Ваш Consummatum Est[141] был обещан уже в грубом куске гипса. Так же и Микеланджело увидел своего Давида в гигантской мраморной глыбе.
— Извините, что заболтался: сами виноваты — очень хорошую написали книгу».
Встреча с Роденом подвигла Шоу на редкий для него стихотворческий опыт. У Родена была изрядная коллекция скульптур, составленная в основном из перебитых камней с маленькими, не больше почтовой марки, щербинками — следы усилий безвестного скульптора. Но Роден совершенно не знал искусства печати, культуры книжного дела и собирал зауряднейшие подарочные издания, никакой эстетической ценности не представлявшие. Открыть для него новую область взялся Шоу, которому где-то повезло за пятьдесят фунтов приобрести келмскоттского Чосера. Он подарил книгу Родену, снабдив ее такой надписью:
«Двух мастеров я видал: Моррис печатал сей труд,
Другой, великий Роден, в глину меня заковал.
Книгу Родену дарю. Росчерк мой, правда, груб —
Святого труда монолит, тленный, я лишь замарал».
Точную руку Родена Шоу весьма высоко ценил. Если говорили, что его бюст работы Родена не похож на свой оригинал, Шоу неизменно возражал: «Я именно такой и есть. Все другие бюсты — тоже я, но в разных ролях».

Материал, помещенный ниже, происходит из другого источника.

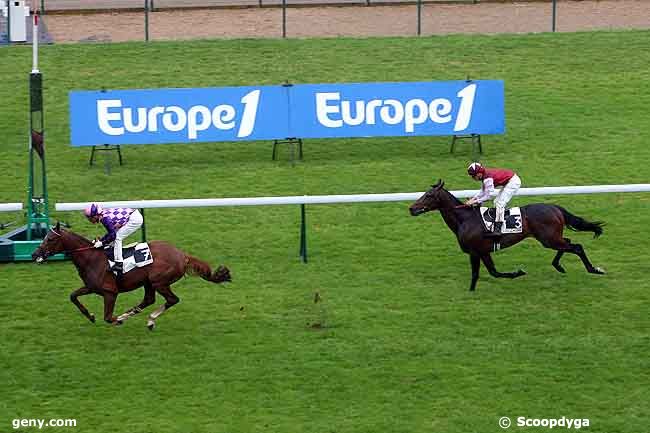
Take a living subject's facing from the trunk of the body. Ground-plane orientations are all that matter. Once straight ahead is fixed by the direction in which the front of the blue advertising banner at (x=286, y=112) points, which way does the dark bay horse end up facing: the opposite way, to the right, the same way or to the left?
to the right

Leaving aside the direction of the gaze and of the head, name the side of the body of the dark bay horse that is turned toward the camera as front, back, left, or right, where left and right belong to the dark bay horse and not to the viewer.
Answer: left

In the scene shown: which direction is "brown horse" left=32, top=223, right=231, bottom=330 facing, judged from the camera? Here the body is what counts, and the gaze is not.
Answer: to the viewer's left

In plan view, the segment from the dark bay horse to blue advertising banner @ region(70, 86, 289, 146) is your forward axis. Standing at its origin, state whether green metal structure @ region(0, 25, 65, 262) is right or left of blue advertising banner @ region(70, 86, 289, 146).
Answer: left

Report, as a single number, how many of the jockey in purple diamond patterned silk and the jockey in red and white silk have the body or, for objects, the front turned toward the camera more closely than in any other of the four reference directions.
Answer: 0

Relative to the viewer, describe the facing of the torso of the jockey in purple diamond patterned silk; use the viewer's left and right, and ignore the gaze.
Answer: facing to the left of the viewer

Книга Чосера хранится сейчас в Роденовском музее в Париже. Мраморный бюст работы Родена стоит в Дублинской муниципальной галерее, бронзовый — в доме Шоу. Здесь же мраморный бюст работы Штробла и статуэтка Трубецкого. Первый бюст, который сделал Трубецкой, сейчас в Нью-Йорке, в фойе театра «Гилд», второй — в галерее Тейта. Скульптура в рост, представляющая Шоу-оратора, где-то затерялась: ни я, ни Шоу не смогли нащупать, где она припрятана.